I ain't using shit that this guy put out

Having said that...  Only intra I ever tried was SizeOn by Gaspari. The original formula.  I loved it!  Haven't tried the new formula though. Just can't see spending my money on that stuff when its just not necessary.


----------



## LeanHerm (Apr 17, 2012)

Lol who's that pob


----------



## PillarofBalance (Apr 17, 2012)

HermanThaGerman said:


> Lol who's that pob



That would be world renowned Needto...


----------



## gymrat827 (Apr 17, 2012)

PillarofBalance said:


> That would be world renowned Needto...



you ever met him??


----------



## gymrat827 (Apr 17, 2012)

PillarofBalance said:


> I ain't using shit that this guy put out
> 
> Having said that...  Only intra I ever tried was SizeOn by Gaspari. The original formula.  I loved it!  Haven't tried the new formula though. Just can't see spending my money on that stuff when its just not necessary.
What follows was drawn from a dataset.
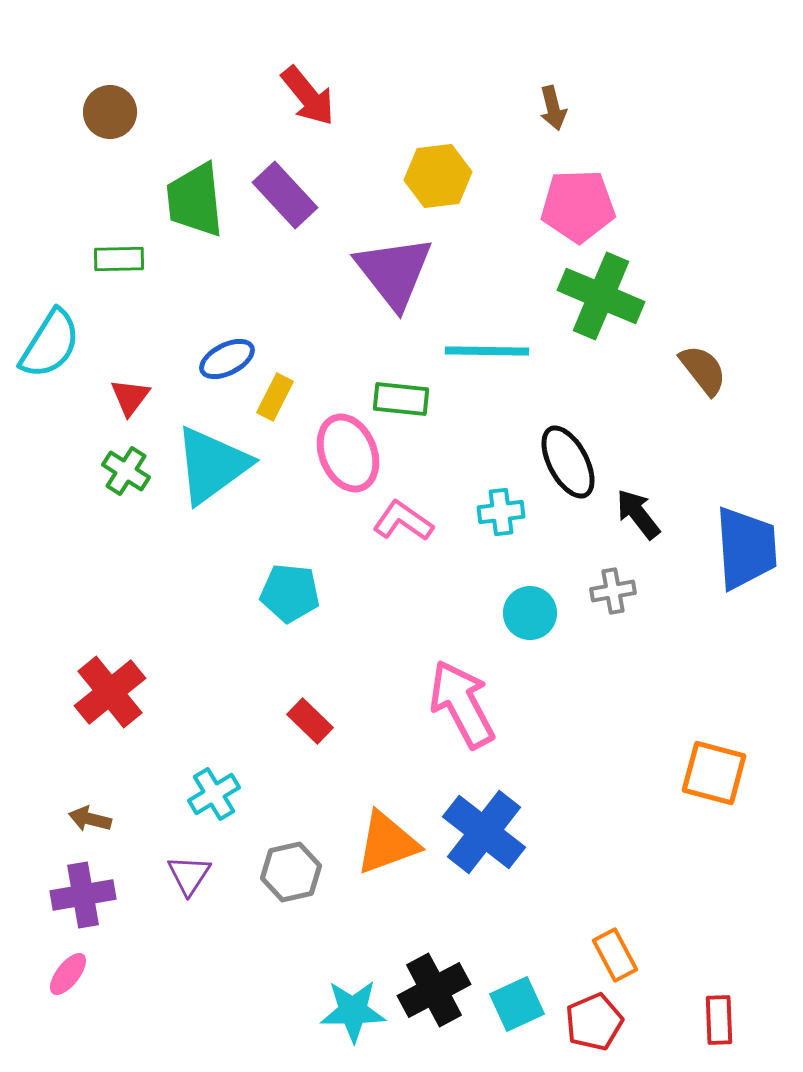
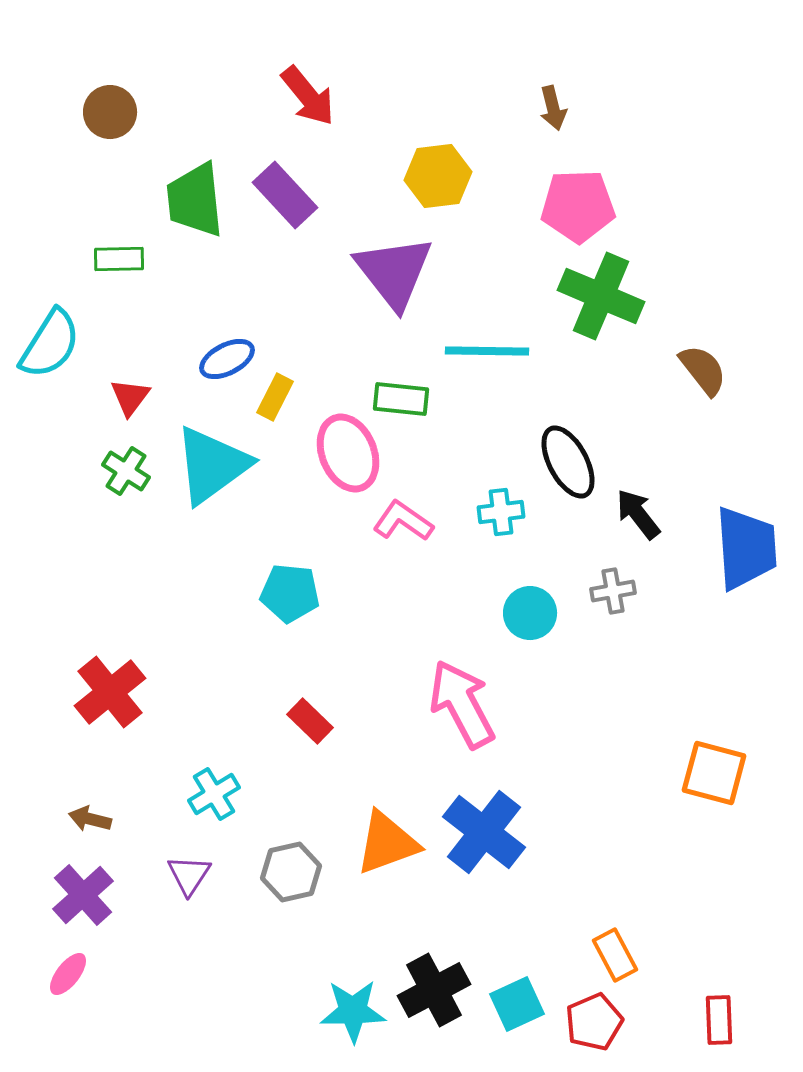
purple cross at (83, 895): rotated 32 degrees counterclockwise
needto doesnt make a product like that.  Xtend is good, like it.  tastes great, but bulk bcaa is what i buy.  and i do make shakes with isolate, liquid egg whites, olive oil, peanut butter, oatmeal threw the coffee grinder.  its baller....lol


----------



## jennerrator (Apr 17, 2012)

I don't use anything for workouts, shit your gear should be giving you the motivation, I know mine always does


----------



## PillarofBalance (Apr 17, 2012)

gymrat827 said:


> i dont think thats him....



Oh it definitely is... Go post it on EliteFitness and watch how quickly you'll be removed.


----------



## coltmc4545 (Apr 17, 2012)

absofsteel67 said:


> I don't use anything for workouts, shit your gear should be giving you the motivation, I know mine always does



Your sweet ass gives me motivation Jen


----------



## Lulu66 (Apr 24, 2012)

No drinks allowed on the gym i go to


----------